Coverage Type Resolution Year Source Link
World Coast Lines, oceans Physical vectors, ESRI shapefiles, GeoTIFF (1:10, 1:50 and 1:110 m) 2015 Natural Earth
World Climate data 30 arc seconds and 2.5/5/10 arc minutes na WorldClim
World/USA Climate change scenarios various na na
World/Australia Water and Landscape Dynamics 0.05 to 1 degrees 1979-2012 Australian National University
Open Street Map (OSM) - Osmosis osm.pbf depending on mirror source up to date NOAA
Nighttime lights Raster file 0.0083 degrees 1992-2013 na
Africa information Highway various vectors various AfDB
World Cliamte data various various Oregon State University

Methodology for Open Street Map data and Osmosis


  • Open Street Map (OSM) is a collaborative project that intends to provide free and open access data used in mapping the world. This document aims at describing in brief the methodology used in order to obtain OSM data and transform them in compatible and useful information with the use of Osmosis and QGIS.
  • To begin with, bulk download of updated OSM data can be performed through the Planet OSM:
  • The files can be downloaded as .xml and .pbf format. However, due to the large volume of data there are various mirrors/extracts that provide access to masked data for different regions of the planet. More information can be found here: In previous cases and where used successfully.
  • It should be mentioned at this point that an interesting tool is the Overpass API. More specifically, using quarry and convert forms and redirecting to Overpass Turbo it is possible to utilize the wizard function and obtain required data for a defined area. The area is delineated by the map shown in the screen while data types include nodes, ways and relations. The data can be exported in various formats with .kml (amongst others) being compatible with the latest versions of QGIS. (As an example use the word: power in the wizard function and you will get the power related information depicted on the map). A disadvantage of this method is that the restrictions in the area size, which is limited to 100 square km.
  • Coming back to the other sources (Geofabrik, BBBike), data can be downloaded per region in .pbf format. In the latest version of QGIS it is possible to insert this data directly by simply dragging the file onto the QGIS window. However, since the files are usually very large it is recommended to transform the .pbf into a spatialite database.

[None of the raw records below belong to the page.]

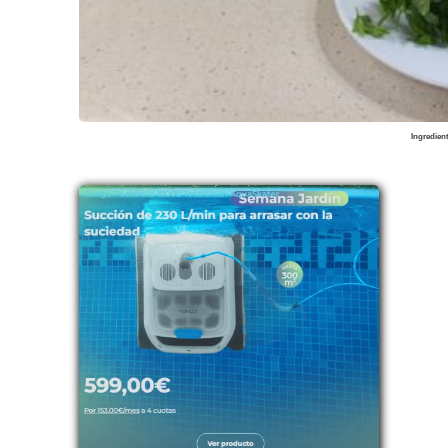
Ingredien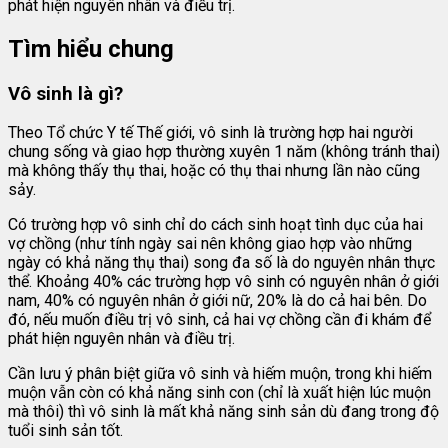
phát hiện nguyên nhân và điều trị.
Tìm hiểu chung
Vô sinh là gì?
Theo Tổ chức Y tế Thế giới, vô sinh là trường hợp hai người
chung sống và giao hợp thường xuyên 1 năm (không tránh thai)
mà không thấy thụ thai, hoặc có thụ thai nhưng lần nào cũng
sảy.
Có trường hợp vô sinh chỉ do cách sinh hoạt tình dục của hai
vợ chồng (như tính ngày sai nên không giao hợp vào những
ngày có khả năng thụ thai) song đa số là do nguyên nhân thực
thể. Khoảng 40% các trường hợp vô sinh có nguyên nhân ở giới
nam, 40% có nguyên nhân ở giới nữ, 20% là do cả hai bên. Do
đó, nếu muốn điều trị vô sinh, cả hai vợ chồng cần đi khám để
phát hiện nguyên nhân và điều trị.
Cần lưu ý phân biệt giữa vô sinh và hiếm muộn, trong khi hiếm
muộn vẫn còn có khả năng sinh con (chỉ là xuất hiện lúc muộn
mà thôi) thì vô sinh là mất khả năng sinh sản dù đang trong độ
tuổi sinh sản tốt.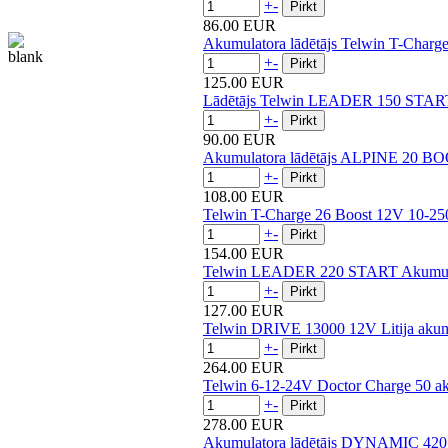
+
-
86.00 EUR
Akumulatora lādētājs Telwin T-Charg
+
-
125.00 EUR
Lādētājs Telwin LEADER 150 START
+
-
90.00 EUR
Akumulatora lādētājs ALPINE 20 B
+
-
108.00 EUR
Telwin T-Charge 26 Boost 12V 10-25
+
-
154.00 EUR
Telwin LEADER 220 START Akumulat
+
-
127.00 EUR
Telwin DRIVE 13000 12V Litija akumu
+
-
264.00 EUR
Telwin 6-12-24V Doctor Charge 50 ak
+
-
278.00 EUR
Akumulatora lādētājs DYNAMIC 42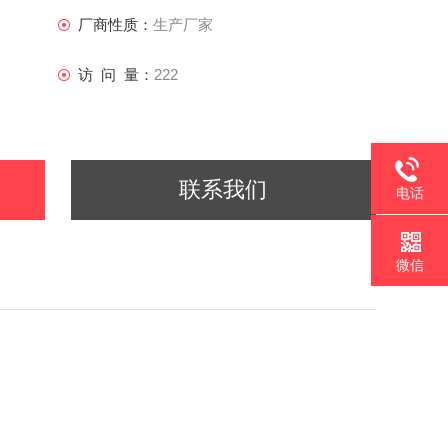
厂商性质：
生产厂家
访 问 量：
222
联系我们
电话
微信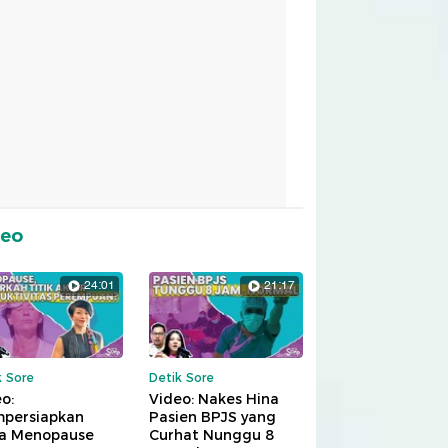
deo
24:01
21:17
k Sore
Detik Sore
o:
Video: Nakes Hina
persiapkan
Pasien BPJS yang
a Menopause
Curhat Nunggu 8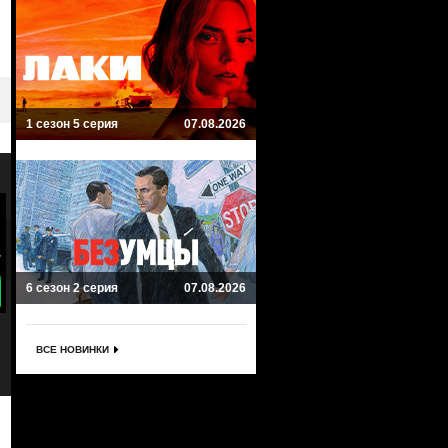
1 сезон 5 серия
07.08.2026
6 сезон 2 серия
07.08.2026
8.7
7
Кровавая гонка
Туман
Blood Drive
The Mist
ВСЕ НОВИНКИ
Драма, Фантастика, Ужасы
Фантастика, Ужасы, Драма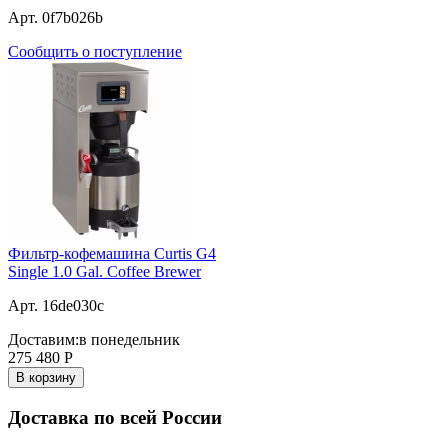
Арт. 0f7b026b
Сообщить о поступление
Фильтр-кофемашина Curtis G4
Single 1.0 Gal. Coffee Brewer
Арт. 16de030c
Доставим:
в понедельник
275 480
Р
В корзину
Доставка по всей России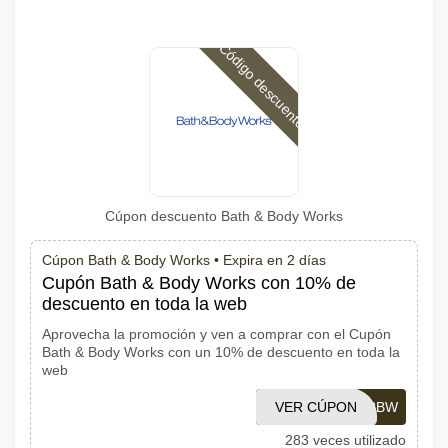
Código descuento
Cúpon descuento Bath & Body Works
Cúpon Bath & Body Works •
Expira en 2 días
Cupón Bath & Body Works con 10% de
descuento en toda la web
Aprovecha la promoción y ven a comprar con el Cupón
Bath & Body Works con un 10% de descuento en toda la
web
VER CÚPON
CUPONESBBW
283 veces utilizado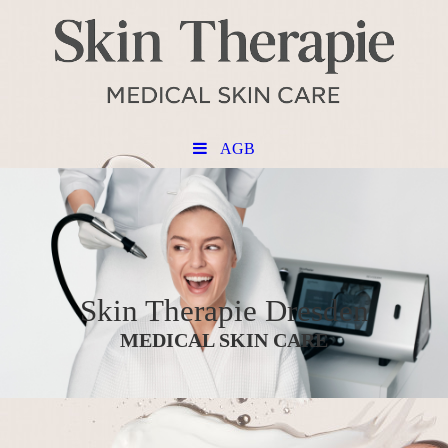
AGB
Skin Therapi
e Dresden
MEDICAL SKIN CARE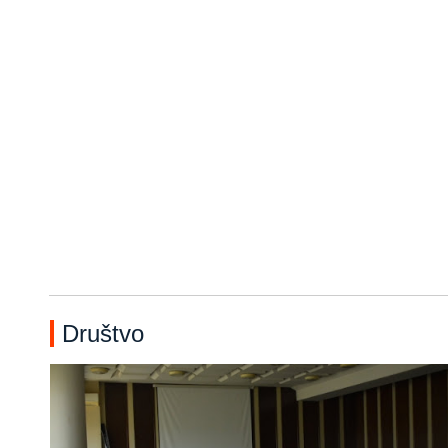
Društvo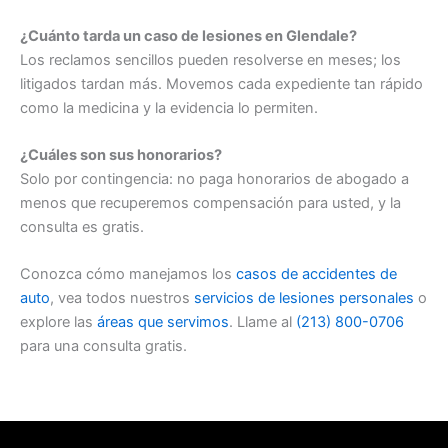
¿Cuánto tarda un caso de lesiones en Glendale?
Los reclamos sencillos pueden resolverse en meses; los
litigados tardan más. Movemos cada expediente tan rápido
como la medicina y la evidencia lo permiten.
¿Cuáles son sus honorarios?
Solo por contingencia: no paga honorarios de abogado a
menos que recuperemos compensación para usted, y la
consulta es gratis.
Conozca cómo manejamos los
casos de accidentes de
auto
, vea todos nuestros
servicios de lesiones personales
o
explore las
áreas que servimos
. Llame al
(213) 800-0706
para una consulta gratis.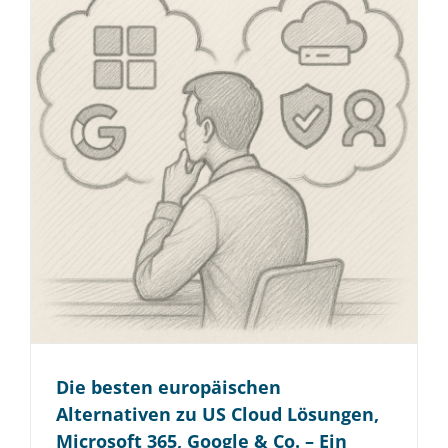
Die besten europäischen
Alternativen zu US Cloud Lösungen,
Microsoft 365, Google & Co. – Ein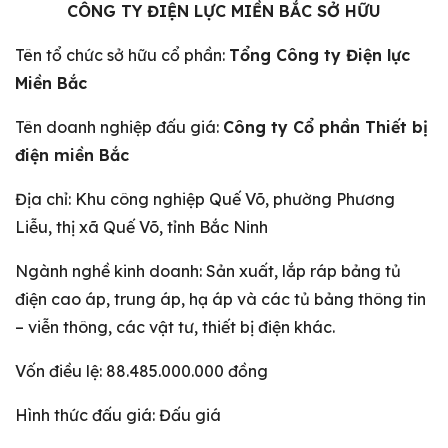
CÔNG TY ĐIỆN LỰC MIỀN BẮC SỞ HỮU
Tên tổ chức sở hữu cổ phần:
Tổng Công ty Điện lực
Miền Bắc
Tên doanh nghiệp đấu giá:
Công ty Cổ phần Thiết bị
điện miền Bắc
Địa chỉ: Khu công nghiệp Quế Võ, phường Phương
Liễu, thị xã Quế Võ, tỉnh Bắc Ninh
Ngành nghề kinh doanh: Sản xuất, lắp ráp bảng tủ
điện cao áp, trung áp, hạ áp và các tủ bảng thông tin
– viễn thông, các vật tư, thiết bị điện khác.
Vốn điều lệ: 88.485.000.000 đồng
Hình thức đấu giá: Đấu giá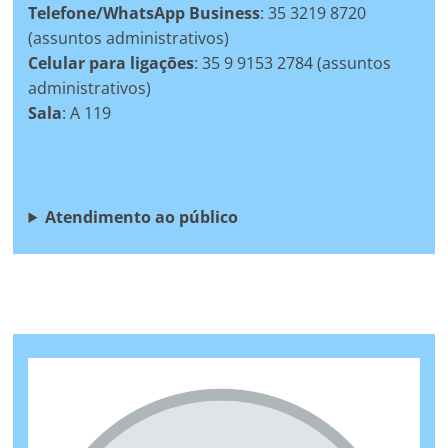
Telefone/WhatsApp Business
: 35 3219 8720
(assuntos administrativos)
Celular para ligações
: 35 9 9153 2784 (assuntos
administrativos)
Sala
: A 119
Atendimento ao público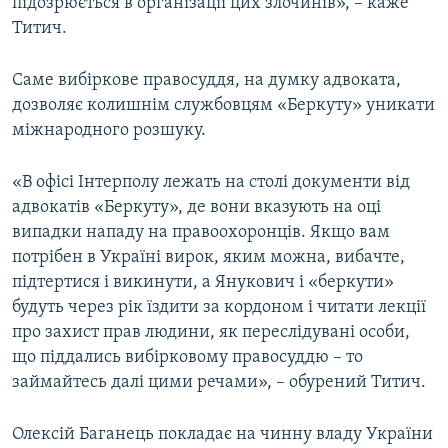
підозрюється в організації цих злочинів», – каже
Титич.
Саме вибіркове правосуддя, на думку адвоката,
дозволяє колишнім службовцям «Беркуту» уникати
міжнародного розшуку.
«В офісі Інтерполу лежать на столі документи від
адвокатів «Беркуту», де вони вказують на оці
випадки нападу на правоохоронців. Якщо вам
потрібен в Україні вирок, яким можна, вибачте,
підтертися і викинути, а Янукович і «беркути»
будуть через рік їздити за кордоном і читати лекції
про захист прав людини, як переслідувані особи,
що піддались вибірковому правосуддю – то
займайтесь далі цими речами», – обурений Титич.
Олексій Баганець покладає на чинну владу України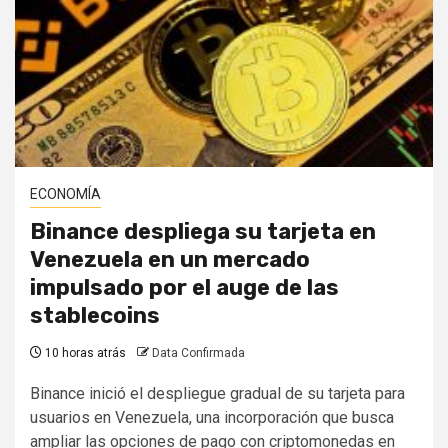
ECONOMÍA
Binance despliega su tarjeta en
Venezuela en un mercado
impulsado por el auge de las
stablecoins
10 horas atrás
Data Confirmada
Binance inició el despliegue gradual de su tarjeta para
usuarios en Venezuela, una incorporación que busca
ampliar las opciones de pago con criptomonedas en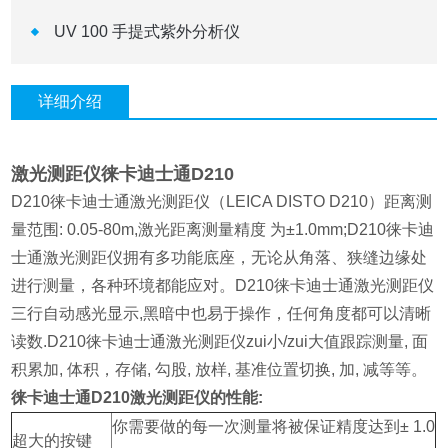
UV 100 手提式紫外分析仪
详细介绍
激光测距仪徕卡迪士通D210
D210徕卡迪士通激光测距仪（LEICA DISTO D210）距离测
量范围: 0.05-80m,激光距离测量精度 为±1.0mm;D210徕卡迪
士通激光测距仪拥有多功能底座，无论从角落、狭缝边缘处
进行测量，各种环境都能应对。D210徕卡迪士通激光测距仪
三行自动感光显示,黑暗中也易于操作，任何角度都可以清晰
读数.D210徕卡迪士通激光测距仪zui小/zui大值跟踪测量, 面
积累加, 体积，存储, 勾股, 放样, 基准位置切换, 加, 减等等。
徕卡迪士通D210激光测距仪的性能:
你需要做的每一次测量将被保证精度达到± 1.0
超大的按键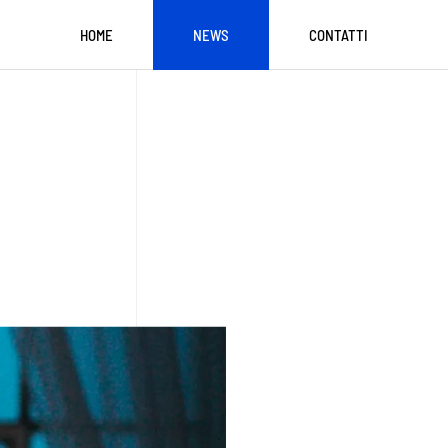
HOME
NEWS
CONTATTI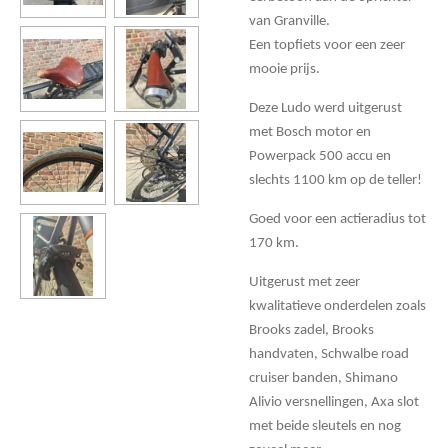
van Granville.
Een topfiets voor een zeer
mooie prijs.
Deze Ludo werd uitgerust
met Bosch motor en
Powerpack 500 accu en
slechts 1100 km op de teller!
Goed voor een actieradius tot
170 km.
Uitgerust met zeer
kwalitatieve onderdelen zoals
Brooks zadel, Brooks
handvaten, Schwalbe road
cruiser banden, Shimano
Alivio versnellingen, Axa slot
met beide sleutels en nog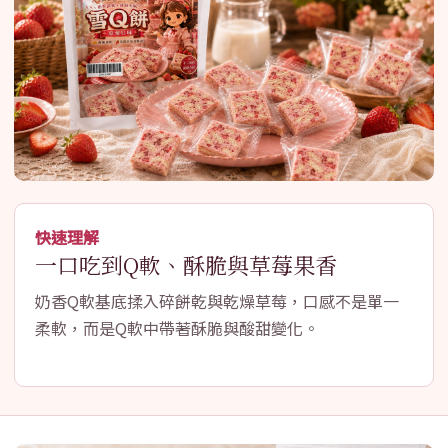
快速理解
一口吃到Q軟、酥脆與草莓果香
奶香Q軟基底揉入碎餅乾與乾燥草莓，口感不是單一
柔軟，而是Q軟中帶著酥脆與酸甜變化。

  • To do this transformation open up the OSGeo shell follwoing with your installation, navigate to the folder in which you have your .pbf file (by typing cd [folder path]) and enter the following line: ogr2ogr -f SQLite X.sqlite Y.pbf (note change X to the name you want to use for your spatialite database and Y to the name of your downloaded .pbf file)
  • Once This transformation is finished (it may take some time) drag this new file into QGIS and work with it instead of the .pbf file.
  • OSM data provide access to a tremendous amount of information of various types. Feel free to explore the potential and share the results with an enthusiastic community.